About this task = Copy only those lines which run from the line containing "Airline Catering er" to the end of the entries below, both inclusive, exactly as written and with no pictures.

##### Data shown

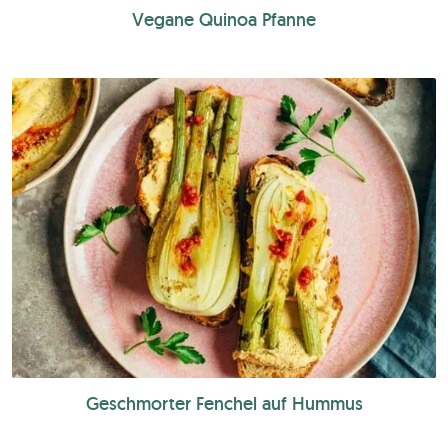
Vegane Quinoa Pfanne
Geschmorter Fenchel auf Hummus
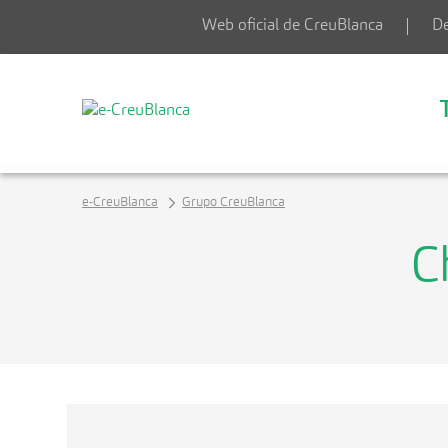
Saltar al contenido principal
Web oficial de CreuBlanca
De
e-CreuBlanca
Grupo CreuBlanca
C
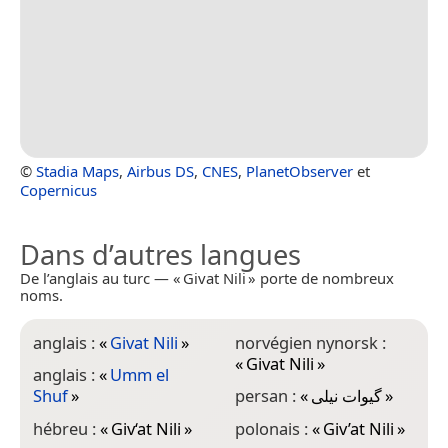
©
Stadia Maps
,
Airbus DS
,
CNES
,
PlanetObserver
et
Copernicus
Dans d’autres langues
De l’anglais au turc — « Givat Nili » porte de nombreux
noms.
anglais :
«
Givat Nili
»
norvégien nynorsk :
«
Givat Nili
»
anglais :
«
Umm el
Shuf
»
persan :
«
گیوات نیلی
»
hébreu :
«
Giv‘at Nili
»
polonais :
«
Giv’at Nili
»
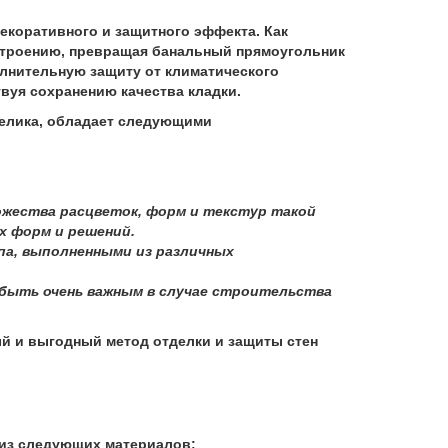
коративного и защитного эффекта. Как
строению, превращая банальный прямоугольник
олнительную защиту от климатического
вуя сохранению качества кладки.
елика, обладает следующими
ожества расцветок, форм и текстур такой
х форм и решений.
па, выполненными из различных
быть очень важным в случае строительства
 и выгодный метод отделки и защиты стен
из следующих материалов:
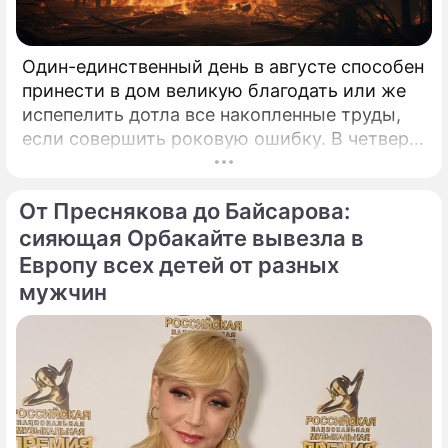
Один-единственный день в августе способен
принести в дом великую благодать или же
испепелить дотла все накопленные труды,
если совершить роковую ошибку. В четверг,
6 августа 2026 года, православная церковь
молитвенно чтит память святых
От Преснякова до Байсарова:
благоверных князей-страстотерпцев Бориса
и Глеба.
сияющая Орбакайте вывезла в
Европу всех детей от разных
мужчин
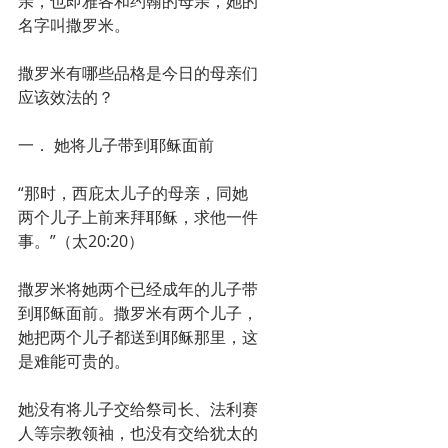
亲，也即雅各和约翰的母亲，她的
名字叫撒罗米。
撒罗米有哪些品格是今日的母亲们
应该效法的？
一． 她将儿子带到耶稣面前
“那时，西庇太儿子的母亲，同她
两个儿子上前来拜耶稣，求他一件
事。”（太20:20）
撒罗米将她两个已经成年的儿子带
到耶稣面前。撒罗米有两个儿子，
她把两个儿子都送到耶稣那里，这
是难能可贵的。
她没有将儿子交给祭司长、法利赛
人等宗教领袖，也没有交给犹太的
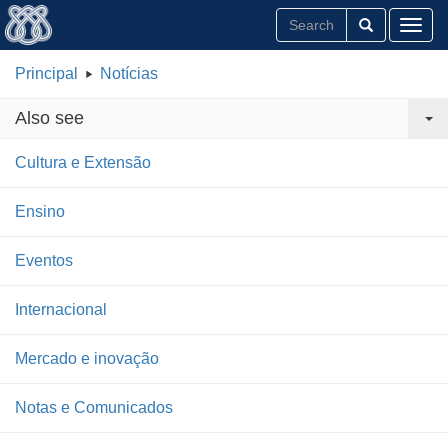
Toggl
Principal
Notícias
Also see
Cultura e Extensão
Ensino
Eventos
Internacional
Mercado e inovação
Notas e Comunicados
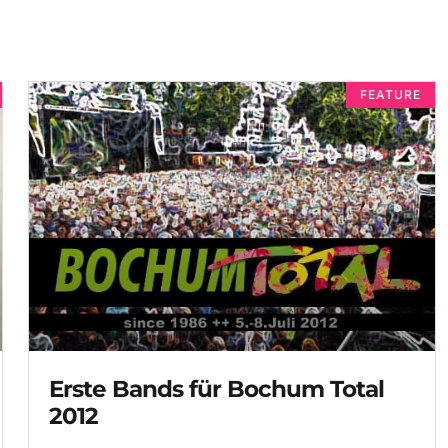
FEATURE
Erste Bands für Bochum Total
2012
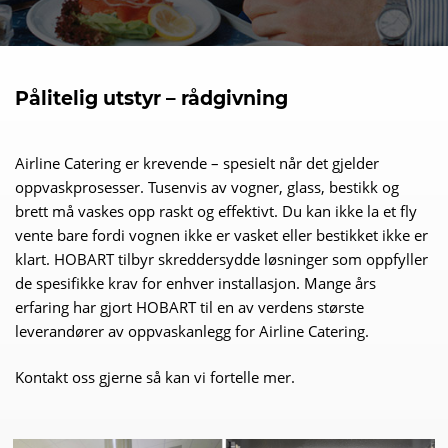
Pålitelig utstyr – rådgivning
Airline Catering er krevende – spesielt når det gjelder
oppvaskprosesser. Tusenvis av vogner, glass, bestikk og
brett må vaskes opp raskt og effektivt. Du kan ikke la et fly
vente bare fordi vognen ikke er vasket eller bestikket ikke er
klart. HOBART tilbyr skreddersydde løsninger som oppfyller
de spesifikke krav for enhver installasjon. Mange års
erfaring har gjort HOBART til en av verdens største
leverandører av oppvaskanlegg for Airline Catering.
Kontakt oss gjerne så kan vi fortelle mer.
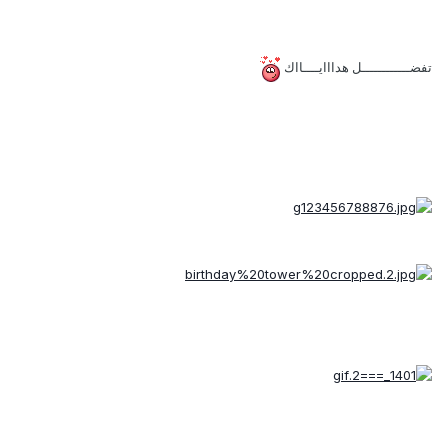
تفضــــــــــــل هدااايــــااك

##########

Answer below =
Airline Catering er krevende – spesielt når det gjelder
oppvaskprosesser. Tusenvis av vogner, glass, bestikk og
brett må vaskes opp raskt og effektivt. Du kan ikke la et fly
vente bare fordi vognen ikke er vasket eller bestikket ikke er
klart. HOBART tilbyr skreddersydde løsninger som oppfyller
de spesifikke krav for enhver installasjon. Mange års
erfaring har gjort HOBART til en av verdens største
leverandører av oppvaskanlegg for Airline Catering.
Kontakt oss gjerne så kan vi fortelle mer.
تفضــــــــــــل هدااايــــااك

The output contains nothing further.